Document images with source code
◇ ◇ ◇ ◇ ◇ ◇ ◇

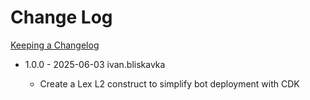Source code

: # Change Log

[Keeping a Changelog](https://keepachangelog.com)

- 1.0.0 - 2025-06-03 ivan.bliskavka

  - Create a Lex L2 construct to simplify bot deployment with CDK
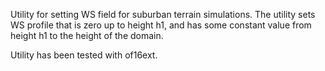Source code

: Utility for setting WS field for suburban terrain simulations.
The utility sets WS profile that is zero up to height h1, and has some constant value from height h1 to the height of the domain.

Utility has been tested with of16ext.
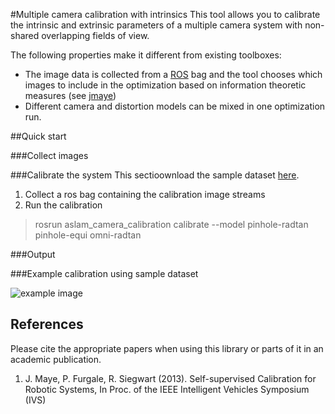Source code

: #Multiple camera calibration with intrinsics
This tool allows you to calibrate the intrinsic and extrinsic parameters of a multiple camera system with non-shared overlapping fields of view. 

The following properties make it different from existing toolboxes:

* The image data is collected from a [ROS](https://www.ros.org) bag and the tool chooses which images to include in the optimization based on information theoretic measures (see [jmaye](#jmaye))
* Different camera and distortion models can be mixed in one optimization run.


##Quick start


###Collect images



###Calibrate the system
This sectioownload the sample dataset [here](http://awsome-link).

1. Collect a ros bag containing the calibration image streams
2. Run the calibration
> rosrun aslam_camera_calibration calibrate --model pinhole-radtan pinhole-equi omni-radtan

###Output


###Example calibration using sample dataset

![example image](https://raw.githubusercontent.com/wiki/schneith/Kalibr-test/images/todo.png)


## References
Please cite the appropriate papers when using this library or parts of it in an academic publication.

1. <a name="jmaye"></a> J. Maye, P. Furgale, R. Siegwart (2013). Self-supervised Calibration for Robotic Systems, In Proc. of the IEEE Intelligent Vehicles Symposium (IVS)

◇ ◇ ◇ ◇ ◇ ◇ ◇

PROBLEM TO WORK ON » Please reproduce the entries above exactly, omitting every picture.

RESULT »
Source code

: # Change Log

[Keeping a Changelog](https://keepachangelog.com)

- 1.0.0 - 2025-06-03 ivan.bliskavka

  - Create a Lex L2 construct to simplify bot deployment with CDK
Source code

: Utility for setting WS field for suburban terrain simulations.
The utility sets WS profile that is zero up to height h1, and has some constant value from height h1 to the height of the domain.

Utility has been tested with of16ext.
Source code

: #Multiple camera calibration with intrinsics
This tool allows you to calibrate the intrinsic and extrinsic parameters of a multiple camera system with non-shared overlapping fields of view. 

The following properties make it different from existing toolboxes:

* The image data is collected from a [ROS](https://www.ros.org) bag and the tool chooses which images to include in the optimization based on information theoretic measures (see [jmaye](#jmaye))
* Different camera and distortion models can be mixed in one optimization run.


##Quick start


###Collect images



###Calibrate the system
This sectioownload the sample dataset [here](http://awsome-link).

1. Collect a ros bag containing the calibration image streams
2. Run the calibration
> rosrun aslam_camera_calibration calibrate --model pinhole-radtan pinhole-equi omni-radtan

###Output


###Example calibration using sample dataset

![example image](https://raw.githubusercontent.com/wiki/schneith/Kalibr-test/images/todo.png)


## References
Please cite the appropriate papers when using this library or parts of it in an academic publication.

1. <a name="jmaye"></a> J. Maye, P. Furgale, R. Siegwart (2013). Self-supervised Calibration for Robotic Systems, In Proc. of the IEEE Intelligent Vehicles Symposium (IVS)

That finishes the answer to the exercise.